Hi team, I keep running into this error frequently when trying to train NER models on annotation data that was collected using ner.correct recipe.
ValueError: [E024] Could not find an optimal move to supervise the parser. Usually, this means that the model can't be updated in a way that's valid and satisfies the correct annotations specified in the GoldParse. For example, are all labels added to the model? If you're training a named entity recognizer, also make sure that none of your annotated entity spans have leading or trailing whitespace or punctuation. You can also use the experimental debug-data command to validate your JSON-formatted training data.
Things i have tried so far -
no luck. does any one have any tips on how I can move forward?
spacy : 2.3.0
prodigy : 1.10.8
p.s - i never used to face this issue before as prodigy would just throw an warning for misaligned tokens and carry on. Now i am stuck and unable to proceed. All this started happening recently after some updates
Hi! That's definitely strange. Do you know what changed, i.e. did you upgrade Prodigy? Also, when you ran the check for misaligned spans with Doc.char_span, did it turn up any spans that were misaligned or otherwise problematic? And can you export your data with data-to-spacy and run spaCy's debug-data over it? And does that turn up anything that looks suspicious?
**=========================== Data format validation ===========================**
✔ Corpus is loadable
**=============================== Training stats ===============================**
Training pipeline: tagger, parser, ner
Starting with blank model 'en'
4490 training docs
1122 evaluation docs
✔ No overlap between training and evaluation data
**============================== Vocab & Vectors ==============================**
ℹ 184242 total words in the data (13764 unique)

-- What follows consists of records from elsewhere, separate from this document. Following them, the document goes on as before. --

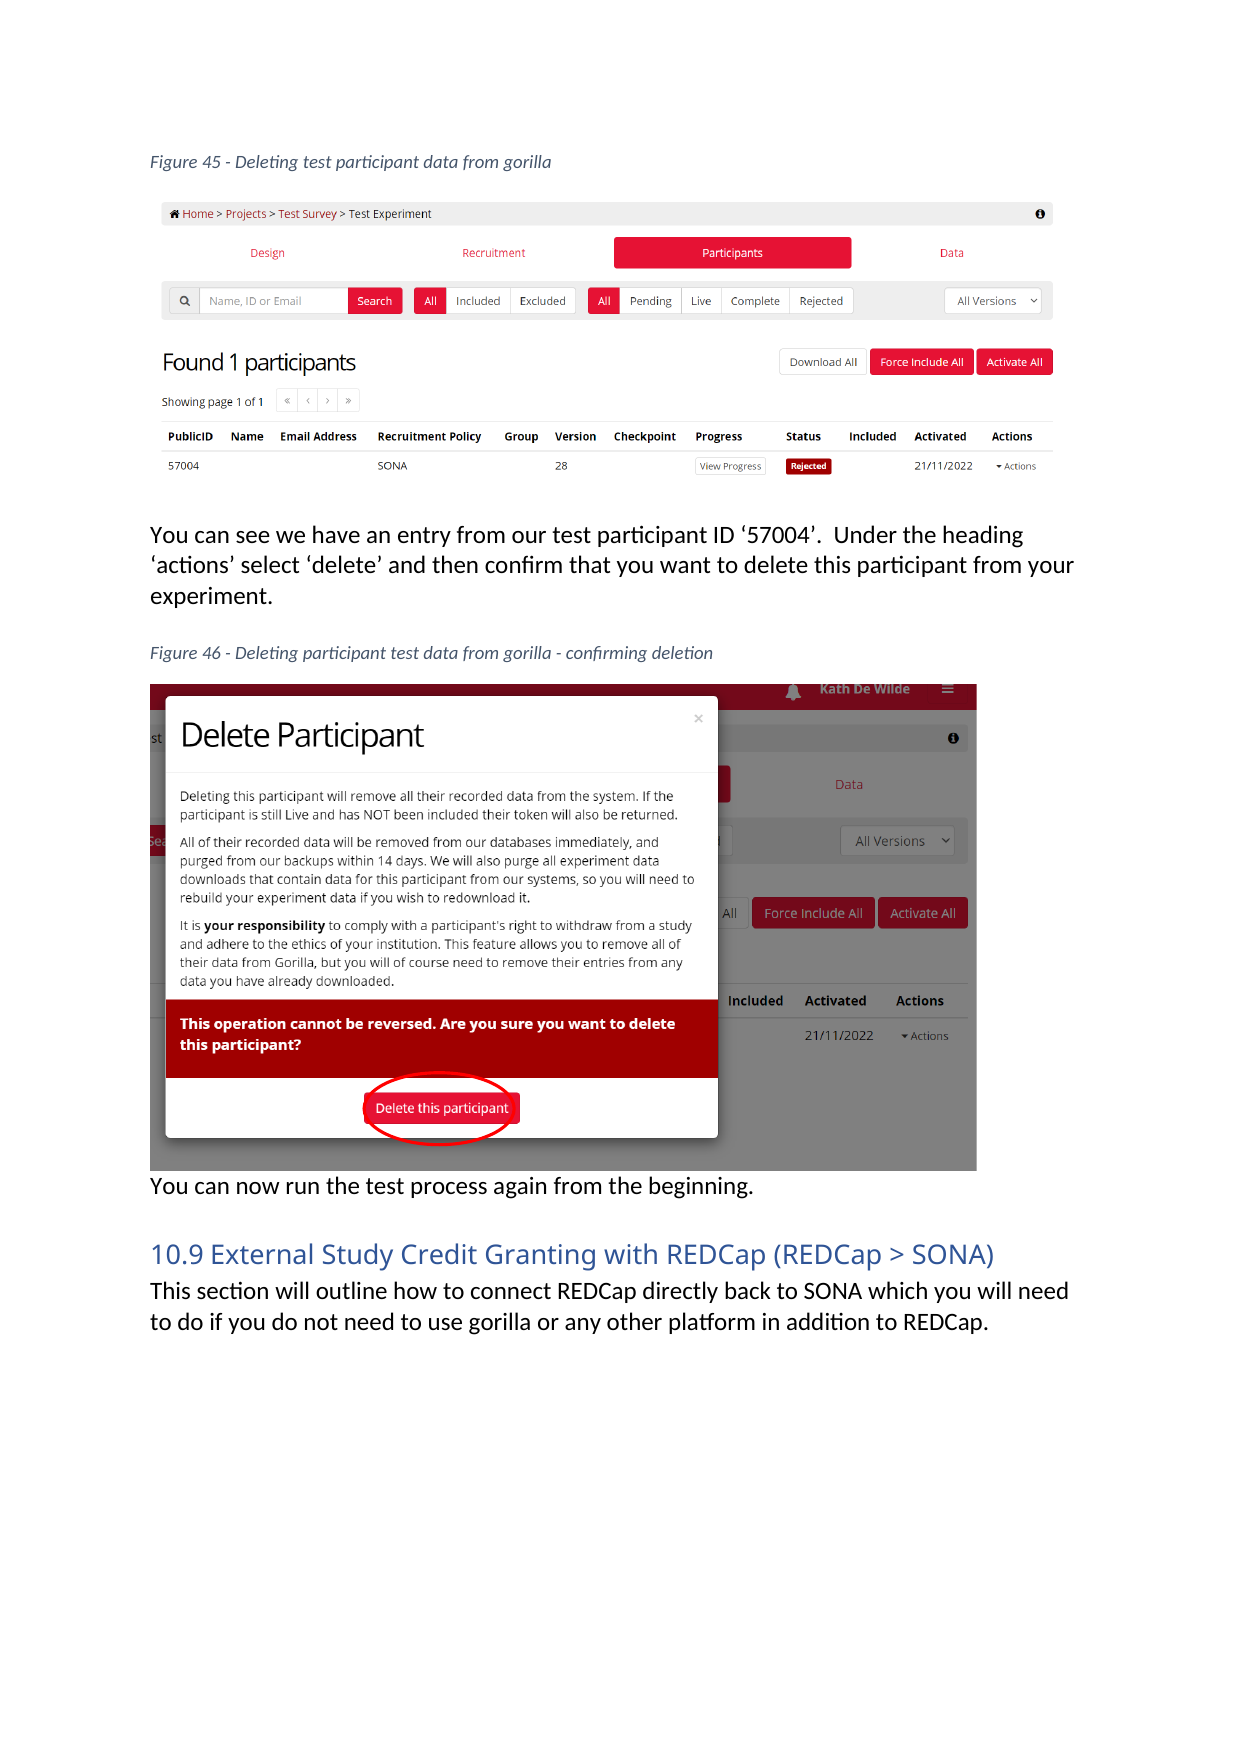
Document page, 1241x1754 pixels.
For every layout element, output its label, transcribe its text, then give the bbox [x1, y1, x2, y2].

text This section will outline how to connect REDCap directly back to SONA which you will need to do if you do not need to use gorilla or any other platform in addition to REDCap. [150, 1276, 1090, 1337]
picture [150, 684, 977, 1171]
text Figure 46 - Deleting participant test data from gorilla - confirming deletion [150, 641, 1090, 664]
text You can see we have an entry from our test participant ID ‘57004’. Under the heading ‘actions’ select ‘delete’ and then confirm that you want to delete this participant from your experiment. [150, 519, 1090, 610]
text You can now run the test process again from the beginning. [150, 1171, 1090, 1201]
text Figure 45 - Deleting test participant data from gorilla [150, 150, 1090, 173]
subtitle External Study Credit Granting with REDCap (REDCap > SONA) [150, 1236, 1090, 1273]
picture [150, 193, 1090, 519]
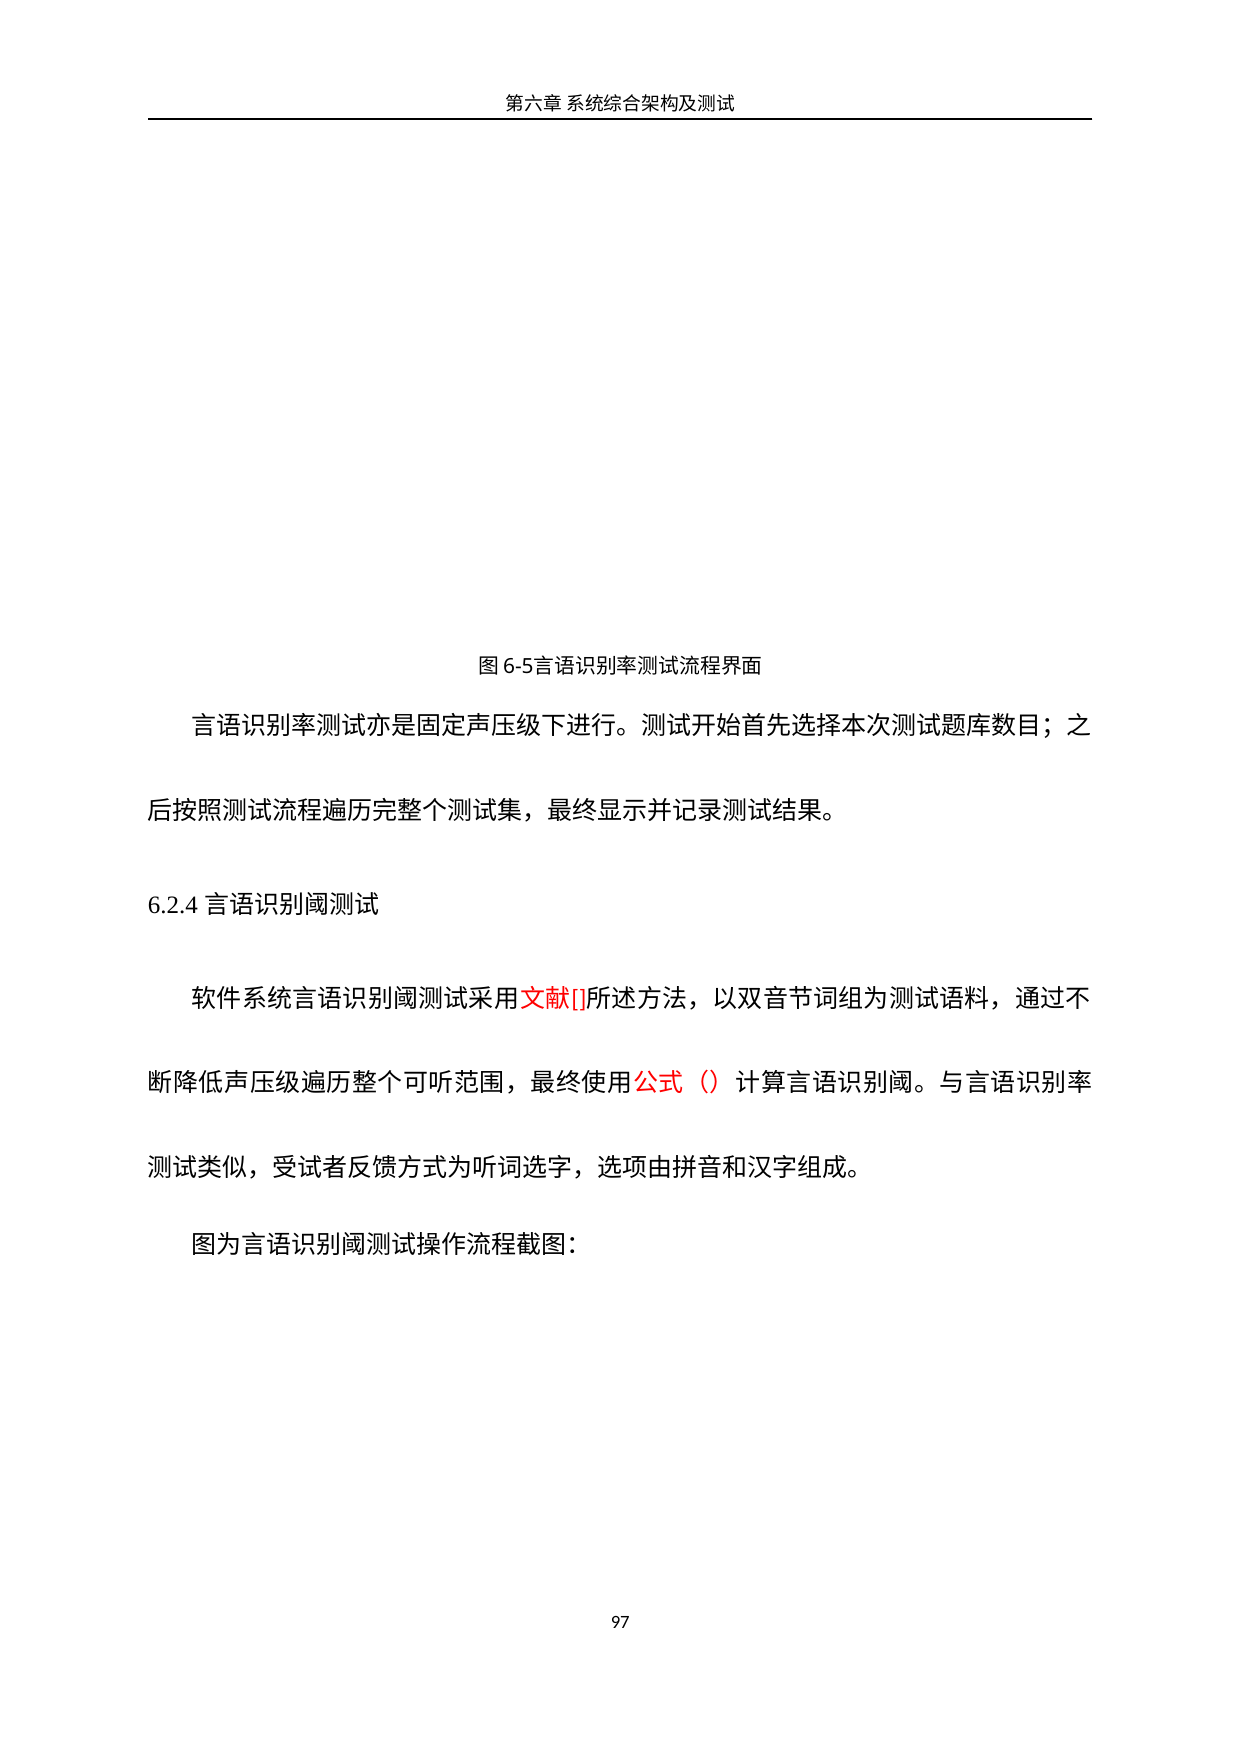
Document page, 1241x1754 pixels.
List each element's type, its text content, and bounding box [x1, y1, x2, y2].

text 6.2.4 言语识别阈测试 [148, 868, 1092, 936]
text 图6-5言语识别率测试流程界面 [148, 648, 1092, 682]
text 图为言语识别阈测试操作流程截图： [148, 1209, 1092, 1277]
text 软件系统言语识别阈测试采用文献[]所述方法，以双音节词组为测试语料，通过不断降低声压级遍历整个可听范围，最终使用公式（）计算言语识别阈。与言语识别率测试类似，受试者反馈方式为听词选字，选项由拼音和汉字组成。 [148, 962, 1092, 1200]
text 言语识别率测试亦是固定声压级下进行。测试开始首先选择本次测试题库数目；之后按照测试流程遍历完整个测试集，最终显示并记录测试结果。 [148, 689, 1092, 842]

ℹ No word vectors present in the model
**========================== Named Entity Recognition ==========================**
ℹ 6 new labels, 0 existing labels
0 missing values (tokens with '-' label)
⚠ 1 entity span(s) with punctuation
✔ Good amount of examples for all labels
✔ Examples without occurrences available for all labels
✔ No entities consisting of or starting/ending with whitespace
Entity spans consisting of or starting/ending with punctuation can not be
trained with a noise level > 0.
**=========================== Part-of-speech Tagging ===========================**
ℹ 1 label in data (57 labels in tag map)
✘ Label '-' not found in tag map for language 'en'
**============================= Dependency Parsing =============================**
ℹ Found 184242 sentences with an average length of 1.0 words.
ℹ 1 label in train data
ℹ 1 label in projectivized train data
**================================== Summary ==================================**
✔ 5 checks passed
⚠ 1 warning
✘ 1 error